I pushed the door open and took a couple of steps inside. What greated me was a rather small
space, each wall covered in wooden crates of vinyl record shelving, a grey couch, a grey chair
and in the very back of the room a grey bearded man, hunched over some paperwork. I fully
expected him to ask us what the hell we were doing in his living room. What I didn't expect was
for him to smile and ask us whether we'd like to listen to some
Sunn O))). He kindly offered us a seat
on the grey couch, taking a seat in the worn but comfortable looking chair himself. Now pushing
up the volume on what can only be described as the most impressive audio system I've ever
encountered, I struggled with keeping my mouth closed, while wave after wave of sound surprised
me! A man who has permanent grado headphone marks on his head. Pulling the volume back a little
he started explaining things to us. How in the early nineties he'd gone a bit crazy from being
an economists and decided that his future in lay making the best audio equipment in the world. The
amplifier we were listening to, was of course powered by valves, the cd player he made as well,
and even the
digital to
analouge converter was made by him and is the only of it's kind to include a valve in the process.

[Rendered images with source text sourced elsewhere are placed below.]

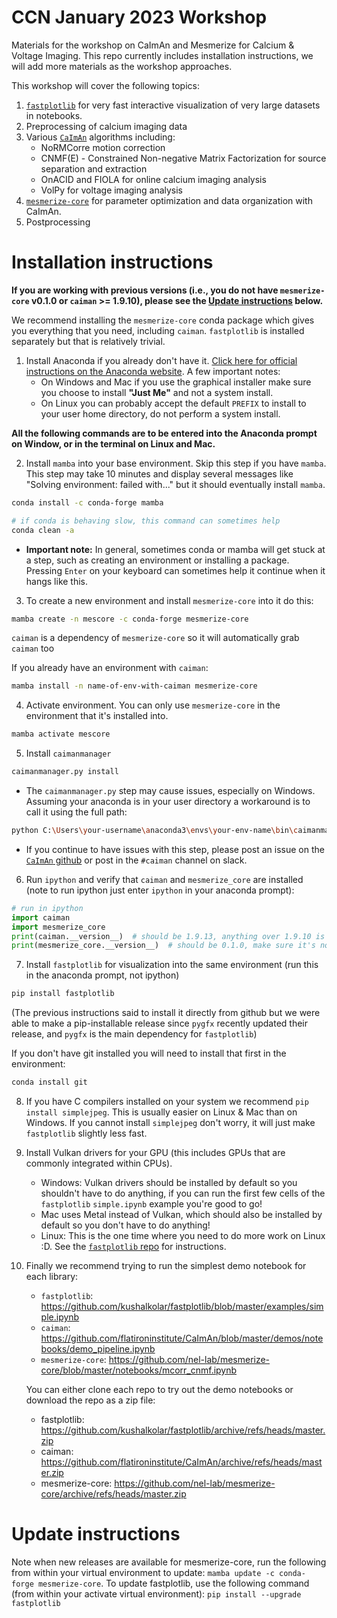 # CCN January 2023 Workshop

Materials for the workshop on CaImAn and Mesmerize for Calcium & Voltage Imaging. This repo currently includes installation instructions, we will add more materials as the workshop approaches.

This workshop will cover the following topics:

1. [`fastplotlib`](https://github.com/kushalkolar/fastplotlib) for very fast interactive visualization of very large datasets in notebooks.
2. Preprocessing of calcium imaging data
3. Various [`CaImAn`](https://github.com/flatironinstitute/CaImAn) algorithms including:
    - NoRMCorre motion correction
    - CNMF(E) - Constrained Non-negative Matrix Factorization for source separation and extraction
    - OnACID and FIOLA for online calcium imaging analysis
    - VolPy for voltage imaging analysis
4. [`mesmerize-core`](https://github.com/nel-lab/mesmerize-core) for parameter optimization and data organization with CaImAn.
5. Postprocessing

# Installation instructions

**If you are working with previous versions (i.e., you do not have `mesmerize-core` v0.1.0 or `caiman` >= 1.9.10), please see the [Update instructions](https://github.com/EricThomson/CCN_caiman_mesmerize_workshop_2023#update-instructions) below.**

We recommend installing the `mesmerize-core` conda package which gives you everything that you need, including `caiman`. `fastplotlib` is installed separately but that is relatively trivial.

1. Install Anaconda if you already don't have it. [Click here for official instructions on the Anaconda website](https://docs.anaconda.com/anaconda/install/index.html). A few important notes:
    - On Windows and Mac if you use the graphical installer make sure you choose to install **"Just Me"** and not a system install.
    - On Linux you can probably accept the default `PREFIX` to install to your user home directory, do not perform a system install.

**All the following commands are to be entered into the Anaconda prompt on Window, or in the terminal on Linux and Mac.**

2. Install `mamba` into your base environment. Skip this step if you have `mamba`. This step may take 10 minutes and display several messages like "Solving environment: failed with..." but it should eventually install `mamba`.

```bash
conda install -c conda-forge mamba

# if conda is behaving slow, this command can sometimes help
conda clean -a
```

  - **Important note:** In general, sometimes conda or mamba will get stuck at a step, such as creating an environment or installing a package. Pressing `Enter` on your keyboard can sometimes help it continue when it hangs like this.

3. To create a new environment and install `mesmerize-core` into it do this:

```bash
mamba create -n mescore -c conda-forge mesmerize-core
```

 `caiman` is a dependency of `mesmerize-core` so it will automatically grab `caiman` too

 If you already have an environment with `caiman`:

```bash
mamba install -n name-of-env-with-caiman mesmerize-core
```

4. Activate environment. You can only use `mesmerize-core` in the environment that it's installed into.

```bash
mamba activate mescore
```

5. Install `caimanmanager`

```bash
caimanmanager.py install
```

  - The `caimanmanager.py` step may cause issues, especially on Windows. Assuming your anaconda is in your user directory a workaround is to call it using the full path:

```bash
python C:\Users\your-username\anaconda3\envs\your-env-name\bin\caimanmanager.py install
```

  - If you continue to have issues with this step, please post an issue on the [`CaImAn` github](https://github.com/flatironinstitute/CaImAn) or post in the `#caiman` channel on slack.

6. Run `ipython` and verify that `caiman` and `mesmerize_core` are installed (note to run ipython just enter `ipython` in your anaconda prompt):

```python
# run in ipython
import caiman
import mesmerize_core
print(caiman.__version__)  # should be 1.9.13, anything over 1.9.10 is mostly fine for the workshop but we recommend 1.9.13
print(mesmerize_core.__version__)  # should be 0.1.0, make sure it's not the 0.1.0.b1 beta version
```

7. Install `fastplotlib` for visualization into the same environment (run this in the anaconda prompt, not ipython)

```bash
pip install fastplotlib
```

(The previous instructions said to install it directly from github but we were able to make a pip-installable release since `pygfx` recently updated their release, and `pygfx` is the main dependency for `fastplotlib`)

 If you don't have git installed you will need to install that first in the environment:

```bash
conda install git
```

8. If you have C compilers installed on your system we recommend `pip install simplejpeg`. This is usually easier on Linux & Mac than on Windows. If you cannot install `simplejpeg` don't worry, it will just make `fastplotlib` slightly less fast.

9. Install Vulkan drivers for your GPU (this includes GPUs that are commonly integrated within CPUs).
    - Windows: Vulkan drivers should be installed by default so you shouldn't have to do anything, if you can run the first few cells of the `fastplotlib` `simple.ipynb` example you're good to go!
    - Mac uses Metal instead of Vulkan, which should also be installed by default so you don't have to do anything!
    - Linux: This is the one time where you need to do more work on Linux :D. See the [`fastplotlib` repo](https://github.com/kushalkolar/fastplotlib#linux) for instructions.

10. Finally we recommend trying to run the simplest demo notebook for each library:
    - `fastplotlib`: https://github.com/kushalkolar/fastplotlib/blob/master/examples/simple.ipynb
    - `caiman`: https://github.com/flatironinstitute/CaImAn/blob/master/demos/notebooks/demo_pipeline.ipynb
    - `mesmerize-core`: https://github.com/nel-lab/mesmerize-core/blob/master/notebooks/mcorr_cnmf.ipynb

     You can either clone each repo to try out the demo notebooks or download the repo as a zip file:

      - fastplotlib: https://github.com/kushalkolar/fastplotlib/archive/refs/heads/master.zip
      - caiman: https://github.com/flatironinstitute/CaImAn/archive/refs/heads/master.zip
      - mesmerize-core: https://github.com/nel-lab/mesmerize-core/archive/refs/heads/master.zip

# Update instructions

Note when new releases are available for mesmerize-core, run the following from within your virtual environment to update: `mamba update -c conda-forge mesmerize-core`. To update fastplotlib, use the following command (from within your activate virtual environment): `pip install --upgrade fastplotlib`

Obviously this was nothing to the likes I expected. He went on to talk to us about democracy and
anarchism, some of his stints in Nigeria as a grossly overpaid advisor to the local government
... it was like being in the presence of a wizard, a true magic vielder. Not only were we
completely powerless in his spell of words but he stirred something within us as well. We'd
challenge him, try and trip him and confuse but the easygoing Dane wasn't having any of it. He'd
smile and cast another spell, this time a story of how an oil baron in Khazakstan would fly him
over as a friendly gesture, stop by at the local police station to provide an armed high speed
escort to his ridiculously large estate, just to make a suitable impression on this supplier of
audio equipment.

Like I said, this entry is for me to read and therefore my regular editor (who normally tries to
limit these blog ventures) was given the night off and I try to ignore the pain in my hands so I
can finish this. During our talk on the failure of democracy, how people can't be bothered to
enlighten themselves on current affairs, his eyes lighted up. "I've kept this above my desk for
fifteen years" he'd exclaim as he quickly made his way to the back of the office. This is what
he read to us :
A democracy cannot exist as a permanent form of government.

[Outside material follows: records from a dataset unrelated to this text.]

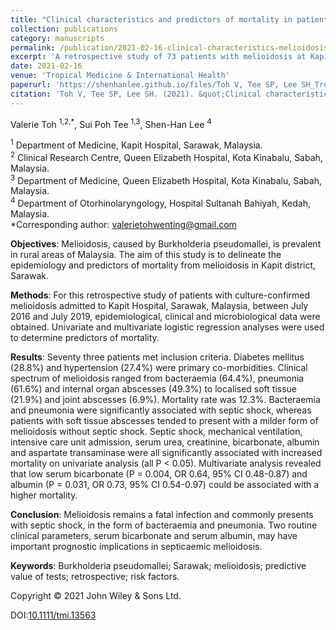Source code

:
 ```yaml
---
title: "Clinical characteristics and predictors of mortality in patients with melioidosis: the Kapit experience"
collection: publications
category: manuscripts
permalink: /publication/2021-02-16-clinical-characteristics-melioidosis-kapit
excerpt: 'A retrospective study of 73 patients with melioidosis at Kapit Hospital, Sarawak, Malaysia between 2016 to 2019. Patients commonly presented with septic shock, in the form of bacteraemia and pneumonia. Two routine clinical parameters, serum bicarbonate and albumin were found to have important prognostic implications in septicaemic melioidosis..'
date: 2021-02-16
venue: 'Tropical Medicine & International Health'
paperurl: 'https://shenhanlee.github.io/files/Toh V, Tee SP, Lee SH_Tropical Medicine & International Health_2021.pdf'
citation: 'Toh V, Tee SP, Lee SH. (2021). &quot;Clinical characteristics and predictors of mortality in patients with melioidosis: the Kapit experience.&quot; <i>Tropical Medicine & International Health</i>. 26(6):664-671.'
---
```


Valerie Toh <sup>1,2,*</sup>, Sui Poh Tee <sup>1,3</sup>, Shen-Han Lee <sup>4</sup>  

<sup>1</sup> Department of Medicine, Kapit Hospital, Sarawak, Malaysia.  
<sup>2</sup> Clinical Research Centre, Queen Elizabeth Hospital, Kota Kinabalu, Sabah, Malaysia.  
<sup>3</sup> Department of Medicine, Queen Elizabeth Hospital, Kota Kinabalu, Sabah, Malaysia.  
<sup>4</sup> Department of Otorhinolaryngology, Hospital Sultanah Bahiyah, Kedah, Malaysia.  
*Corresponding author: [valerietohwenting@gmail.com](mailto:valerietohwenting@gmail.com)  

<b>Objectives</b>: Melioidosis, caused by Burkholderia pseudomallei, is prevalent in rural areas of Malaysia. The aim of this study is to delineate the epidemiology and predictors of mortality from melioidosis in Kapit district, Sarawak.

<b>Methods</b>: For this retrospective study of patients with culture-confirmed melioidosis admitted to Kapit Hospital, Sarawak, Malaysia, between July 2016 and July 2019, epidemiological, clinical and microbiological data were obtained. Univariate and multivariate logistic regression analyses were used to determine predictors of mortality.

<b>Results</b>: Seventy three patients met inclusion criteria. Diabetes mellitus (28.8%) and hypertension (27.4%) were primary co-morbidities. Clinical spectrum of melioidosis ranged from bacteraemia (64.4%), pneumonia (61.6%) and internal organ abscesses (49.3%) to localised soft tissue (21.9%) and joint abscesses (6.9%). Mortality rate was 12.3%. Bacteraemia and pneumonia were significantly associated with septic shock, whereas patients with soft tissue abscesses tended to present with a milder form of melioidosis without septic shock. Septic shock, mechanical ventilation, intensive care unit admission, serum urea, creatinine, bicarbonate, albumin and aspartate transaminase were all significantly associated with increased mortality on univariate analysis (all P < 0.05). Multivariate analysis revealed that low serum bicarbonate (P = 0.004, OR 0.64, 95% CI 0.48-0.87) and albumin (P = 0.031, OR 0.73, 95% CI 0.54-0.97) could be associated with a higher mortality.

<b>Conclusion</b>: Melioidosis remains a fatal infection and commonly presents with septic shock, in the form of bacteraemia and pneumonia. Two routine clinical parameters, serum bicarbonate and serum albumin, may have important prognostic implications in septicaemic melioidosis.

<b>Keywords</b>: Burkholderia pseudomallei; Sarawak; melioidosis; predictive value of tests; retrospective; risk factors.

Copyright © 2021 John Wiley & Sons Ltd.  

DOI:[10.1111/tmi.13563](https://doi.org/10.1111/tmi.13563)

It can only exist until the voters dicover that they can vote themselves
largesse from the public treasury.
From that moment on, the majority always votes for the candidates promising
the most benefits from the public treasury, with the result that a democracy
always collapses over loose fiscal policy, (which is) always followed by a
dictatorship.
The average age of the world's greatest civilizations has been two hundred
years.
These nations have progressed through this sequence.

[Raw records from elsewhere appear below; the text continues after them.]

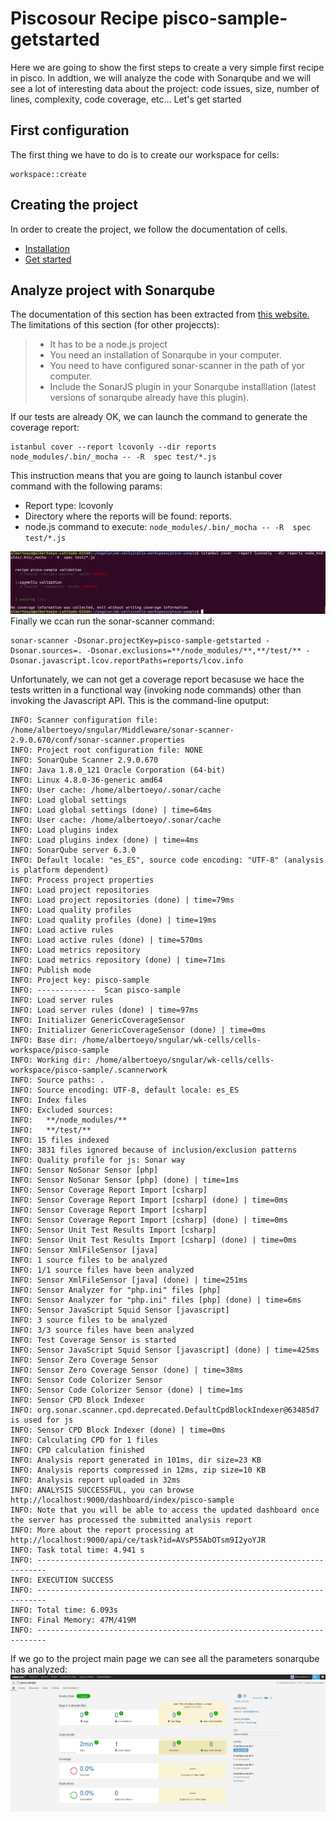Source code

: 
# Piscosour Recipe pisco-sample-getstarted


Here we are going to show the first steps to create a very simple first recipe in pisco. In addtion, we will analyze the code with Sonarqube and we will see a lot of interesting data about the project: code issues, size, number of lines, complexity, code coverage, etc...
Let's get started
## First configuration
The first thing we have to do is to create our workspace for cells:
```
workspace::create
```

## Creating the project
In order to create the project, we follow the documentation of cells.
 - [Installation](https://bbva.cellsjs.com/guides/support/installation.html)
 - [Get started](https://github.com/cellsjs/piscosour/blob/feature/generate_docs/doc/get_started.md)

## Analyze project with Sonarqube
The documentation of this section has been extracted from [this website.][1]
The limitations of this section (for other projeccts):
> - It has to be a node.js project
> - You need an installation of Sonarqube in your computer.
> - You  need to have configured sonar-scanner in the path of yor computer.
> -  Include the SonarJS plugin in your Sonarqube installlation (latest versions of sonarqube already have this plugin).

If our tests are already OK, we can launch the command to generate the coverage report:
```
istanbul cover --report lcovonly --dir reports node_modules/.bin/_mocha -- -R  spec test/*.js
```
This instruction means that you are going to launch istanbul cover command with the following params:

- Report type: lcovonly
- Directory where the reports will be found: reports.
- node.js command to execute: ```node_modules/.bin/_mocha -- -R  spec test/*.js```

![Command line editor](/docs/images/istanbul-command-pisco-sample-getstarted-project.png)
Finally we ccan run the sonar-scanner command:
```
sonar-scanner -Dsonar.projectKey=pisco-sample-getstarted -Dsonar.sources=. -Dsonar.exclusions=**/node_modules/**,**/test/** -Dsonar.javascript.lcov.reportPaths=reports/lcov.info
```
Unfortunately, we can not get a coverage report becasuse we hace the tests written in a functional way (invoking node commands) other than invoking the Javascript API.
This is the command-line oputput:
```
INFO: Scanner configuration file: /home/albertoeyo/sngular/Middleware/sonar-scanner-2.9.0.670/conf/sonar-scanner.properties
INFO: Project root configuration file: NONE
INFO: SonarQube Scanner 2.9.0.670
INFO: Java 1.8.0_121 Oracle Corporation (64-bit)
INFO: Linux 4.8.0-36-generic amd64
INFO: User cache: /home/albertoeyo/.sonar/cache
INFO: Load global settings
INFO: Load global settings (done) | time=64ms
INFO: User cache: /home/albertoeyo/.sonar/cache
INFO: Load plugins index
INFO: Load plugins index (done) | time=4ms
INFO: SonarQube server 6.3.0
INFO: Default locale: "es_ES", source code encoding: "UTF-8" (analysis is platform dependent)
INFO: Process project properties
INFO: Load project repositories
INFO: Load project repositories (done) | time=79ms
INFO: Load quality profiles
INFO: Load quality profiles (done) | time=19ms
INFO: Load active rules
INFO: Load active rules (done) | time=570ms
INFO: Load metrics repository
INFO: Load metrics repository (done) | time=71ms
INFO: Publish mode
INFO: Project key: pisco-sample
INFO: -------------  Scan pisco-sample
INFO: Load server rules
INFO: Load server rules (done) | time=97ms
INFO: Initializer GenericCoverageSensor
INFO: Initializer GenericCoverageSensor (done) | time=0ms
INFO: Base dir: /home/albertoeyo/sngular/wk-cells/cells-workspace/pisco-sample
INFO: Working dir: /home/albertoeyo/sngular/wk-cells/cells-workspace/pisco-sample/.scannerwork
INFO: Source paths: .
INFO: Source encoding: UTF-8, default locale: es_ES
INFO: Index files
INFO: Excluded sources: 
INFO:   **/node_modules/**
INFO:   **/test/**
INFO: 15 files indexed
INFO: 3831 files ignored because of inclusion/exclusion patterns
INFO: Quality profile for js: Sonar way
INFO: Sensor NoSonar Sensor [php]
INFO: Sensor NoSonar Sensor [php] (done) | time=1ms
INFO: Sensor Coverage Report Import [csharp]
INFO: Sensor Coverage Report Import [csharp] (done) | time=0ms
INFO: Sensor Coverage Report Import [csharp]
INFO: Sensor Coverage Report Import [csharp] (done) | time=0ms
INFO: Sensor Unit Test Results Import [csharp]
INFO: Sensor Unit Test Results Import [csharp] (done) | time=0ms
INFO: Sensor XmlFileSensor [java]
INFO: 1 source files to be analyzed
INFO: 1/1 source files have been analyzed
INFO: Sensor XmlFileSensor [java] (done) | time=251ms
INFO: Sensor Analyzer for "php.ini" files [php]
INFO: Sensor Analyzer for "php.ini" files [php] (done) | time=6ms
INFO: Sensor JavaScript Squid Sensor [javascript]
INFO: 3 source files to be analyzed
INFO: 3/3 source files have been analyzed
INFO: Test Coverage Sensor is started
INFO: Sensor JavaScript Squid Sensor [javascript] (done) | time=425ms
INFO: Sensor Zero Coverage Sensor
INFO: Sensor Zero Coverage Sensor (done) | time=38ms
INFO: Sensor Code Colorizer Sensor
INFO: Sensor Code Colorizer Sensor (done) | time=1ms
INFO: Sensor CPD Block Indexer
INFO: org.sonar.scanner.cpd.deprecated.DefaultCpdBlockIndexer@63485d7 is used for js
INFO: Sensor CPD Block Indexer (done) | time=0ms
INFO: Calculating CPD for 1 files
INFO: CPD calculation finished
INFO: Analysis report generated in 101ms, dir size=23 KB
INFO: Analysis reports compressed in 12ms, zip size=10 KB
INFO: Analysis report uploaded in 32ms
INFO: ANALYSIS SUCCESSFUL, you can browse http://localhost:9000/dashboard/index/pisco-sample
INFO: Note that you will be able to access the updated dashboard once the server has processed the submitted analysis report
INFO: More about the report processing at http://localhost:9000/api/ce/task?id=AVsP55AbOTsm9I2yoYJR
INFO: Task total time: 4.941 s
INFO: ------------------------------------------------------------------------
INFO: EXECUTION SUCCESS
INFO: ------------------------------------------------------------------------
INFO: Total time: 6.093s
INFO: Final Memory: 47M/419M
INFO: ------------------------------------------------------------------------
```
If we go to the project main page we can see all the parameters sonarqube has analyzed:
![Sonar project main page](/docs/images/pisco-sample-getstarted-sonarqube-main-page.png)

[1]: http://xseignard.github.io/2013/04/25/quality-analysis-on-node.js-projects-with-mocha-istanbul-and-sonar/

From bondage to spiritual faith, from spiritual faith to great courage,
from courage to liberty, from liberty to abundance, from abundance to
complacency, from complacency to apathy, from apathy to dependence,
from depence back into bondage
After finishing the last sentence he looked up and told us that this had been written about a
hundred and fifty years ago by an englis historian if I recall correctly. We talked on and on
for over an hour on everything from whaling to facebook to current musical discoveries. Only
once was there an interruption from some people outside vocalising the question of whether
inside lay a record store. The amicable Dane quickly changed tune and shouted "this isn't a
record store, go away" before they even had the chance of coming inside. I thought to myself,
that could've happened to me, and why didn't it. We left with his card a book reference and a
story to tell ourselves whenever we start giving in to the ordinary, the cautious, the pattern
following everyday selves that occupy too much of our daily lives.